Laptop was set for WEP but set it to WPA and now it's back to trying to get access automatically but doesn't ever ask me for my PW (pass key).
It'll say that Windows is unable to find me a certificate.
w/o a PW prompt, it can't connect.
Changing that router setting from WPA2 to WPA then makes it so the newer laptops don't connect (and no, I don't know what I have to do for that at the moment) so until I can do anything (WPA) with the older one, I switched it back for now.
Update, can get it connect using WEP but that's it, no WPA or WPA2. There's no point in having it WEP so what, new internal wifi card? The drivers date is May 2003 but I'm not sure that if I can find a newer driver, it'd work.
As to our employers IT guy (asked much earlier), well............although there's been much fuss lately on personal PCs at work (now not allowed because someone, somewhere got caught doing something) and alot of the fuss had to do with bogging down their networks and possibilities of virus's, believe it or not, probably most of their PCs don't even even have basic AV SW running. I was bored last week (snow day friday, like no customers) so I installed Avast and Superspyware blaster on two of the shops PCs, plus did Windows updates because no one ever does that either. So, the IT guy isn't at all concerned with that and yes, they're all networked too and to another location miles away.

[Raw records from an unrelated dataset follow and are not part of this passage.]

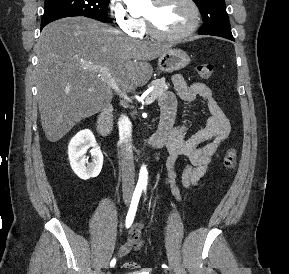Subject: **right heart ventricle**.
<instances>
[{
  "label": "right heart ventricle",
  "instance_id": "obj_1",
  "mask_svg": "<svg viewBox=\"0 0 289 274\" xmlns=\"http://www.w3.org/2000/svg\"><path fill=\"white\" fill-rule=\"evenodd\" d=\"M144 33H145V25H144V23H143V29H142L141 34H144Z\"/></svg>",
  "mask_w": 289,
  "mask_h": 274
}]
</instances>
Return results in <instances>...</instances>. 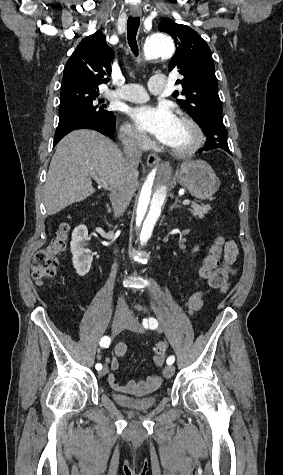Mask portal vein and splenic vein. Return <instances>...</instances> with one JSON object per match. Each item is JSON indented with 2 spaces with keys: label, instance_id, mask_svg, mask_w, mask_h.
Segmentation results:
<instances>
[{
  "label": "portal vein and splenic vein",
  "instance_id": "portal-vein-and-splenic-vein-1",
  "mask_svg": "<svg viewBox=\"0 0 283 475\" xmlns=\"http://www.w3.org/2000/svg\"><path fill=\"white\" fill-rule=\"evenodd\" d=\"M94 180H97V176H93ZM99 182V186H102V188H108L107 186V182H104V180H98ZM183 206H189L190 204V200H184V202H182Z\"/></svg>",
  "mask_w": 283,
  "mask_h": 475
}]
</instances>
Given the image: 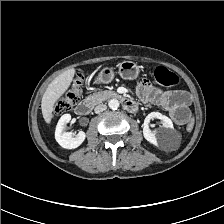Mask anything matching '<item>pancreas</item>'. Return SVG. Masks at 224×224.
I'll list each match as a JSON object with an SVG mask.
<instances>
[{
  "label": "pancreas",
  "instance_id": "cf45deb5",
  "mask_svg": "<svg viewBox=\"0 0 224 224\" xmlns=\"http://www.w3.org/2000/svg\"><path fill=\"white\" fill-rule=\"evenodd\" d=\"M103 95H112V96H115L116 93H115V92H111V91H108V92H101V93L94 94V95H92L91 97L94 98V99H96V100H100V98H101Z\"/></svg>",
  "mask_w": 224,
  "mask_h": 224
}]
</instances>
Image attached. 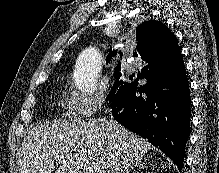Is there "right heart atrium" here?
Returning a JSON list of instances; mask_svg holds the SVG:
<instances>
[{
    "mask_svg": "<svg viewBox=\"0 0 219 173\" xmlns=\"http://www.w3.org/2000/svg\"><path fill=\"white\" fill-rule=\"evenodd\" d=\"M106 92L86 93L71 86L68 93L69 111L79 118H88L97 113L106 102Z\"/></svg>",
    "mask_w": 219,
    "mask_h": 173,
    "instance_id": "d8ad5b80",
    "label": "right heart atrium"
}]
</instances>
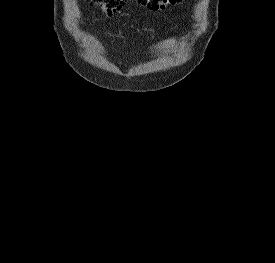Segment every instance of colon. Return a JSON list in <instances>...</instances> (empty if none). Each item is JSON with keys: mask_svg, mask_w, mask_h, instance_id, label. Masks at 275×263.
I'll return each instance as SVG.
<instances>
[{"mask_svg": "<svg viewBox=\"0 0 275 263\" xmlns=\"http://www.w3.org/2000/svg\"><path fill=\"white\" fill-rule=\"evenodd\" d=\"M181 0H136L137 4L151 11H163L178 4ZM126 0H93L104 15H112L121 10Z\"/></svg>", "mask_w": 275, "mask_h": 263, "instance_id": "colon-1", "label": "colon"}]
</instances>
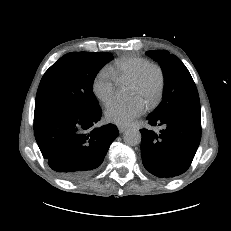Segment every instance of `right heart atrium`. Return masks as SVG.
<instances>
[{
    "instance_id": "right-heart-atrium-1",
    "label": "right heart atrium",
    "mask_w": 231,
    "mask_h": 231,
    "mask_svg": "<svg viewBox=\"0 0 231 231\" xmlns=\"http://www.w3.org/2000/svg\"><path fill=\"white\" fill-rule=\"evenodd\" d=\"M92 87L95 96L104 104H109L115 97L116 81L108 69H103L97 73Z\"/></svg>"
}]
</instances>
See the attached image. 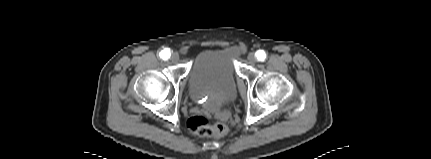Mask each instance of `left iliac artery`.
Segmentation results:
<instances>
[{
    "mask_svg": "<svg viewBox=\"0 0 431 159\" xmlns=\"http://www.w3.org/2000/svg\"><path fill=\"white\" fill-rule=\"evenodd\" d=\"M256 57L259 61H264L266 58V53L263 50H258L256 52Z\"/></svg>",
    "mask_w": 431,
    "mask_h": 159,
    "instance_id": "obj_1",
    "label": "left iliac artery"
}]
</instances>
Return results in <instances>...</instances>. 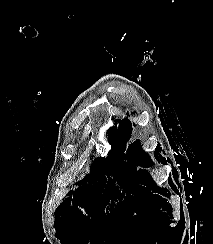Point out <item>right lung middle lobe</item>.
I'll list each match as a JSON object with an SVG mask.
<instances>
[{
	"label": "right lung middle lobe",
	"instance_id": "dd1d6c3e",
	"mask_svg": "<svg viewBox=\"0 0 213 244\" xmlns=\"http://www.w3.org/2000/svg\"><path fill=\"white\" fill-rule=\"evenodd\" d=\"M113 135L109 141L112 146L111 151H109L108 157L104 158H97L94 162L91 170V174L86 176L85 179L81 180L80 183H94L101 177H112L120 172L126 171L128 169L127 163L123 162V150L125 148V144L123 139H121L118 134L115 133V130H111Z\"/></svg>",
	"mask_w": 213,
	"mask_h": 244
}]
</instances>
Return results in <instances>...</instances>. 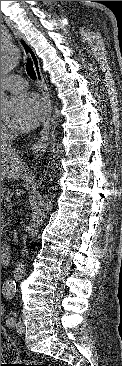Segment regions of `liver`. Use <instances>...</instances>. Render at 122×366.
Wrapping results in <instances>:
<instances>
[{"mask_svg": "<svg viewBox=\"0 0 122 366\" xmlns=\"http://www.w3.org/2000/svg\"><path fill=\"white\" fill-rule=\"evenodd\" d=\"M27 176V169L18 154L3 143L1 144V181H17Z\"/></svg>", "mask_w": 122, "mask_h": 366, "instance_id": "obj_1", "label": "liver"}]
</instances>
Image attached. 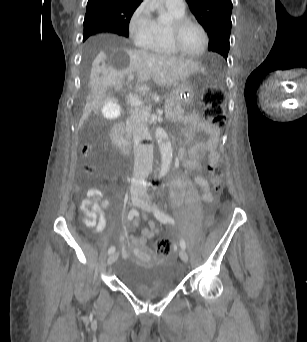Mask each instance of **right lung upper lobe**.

Did you change the broadcast SSID name to something other than "linksys"? Since that is the default ssid for all linksys routers, if you change it to something else like "EVILSNET" then when you search for your network, it should see it as a NEW network and then prompt for a password/passphrase or even wep key if your using WEP (hate these). I have yet to have a problem like your explaining even with vista and 2000 on the same wifi network. I know there is an option to "forget this network" or "delete this profile" in the xp wireless config utility.
Found and installed a new driver (WPA2 compatible too). Rebooted, set to WPA2 (became an option after updating driver with utility), gave me PW screen and I'm in! Peace of cake (yeah)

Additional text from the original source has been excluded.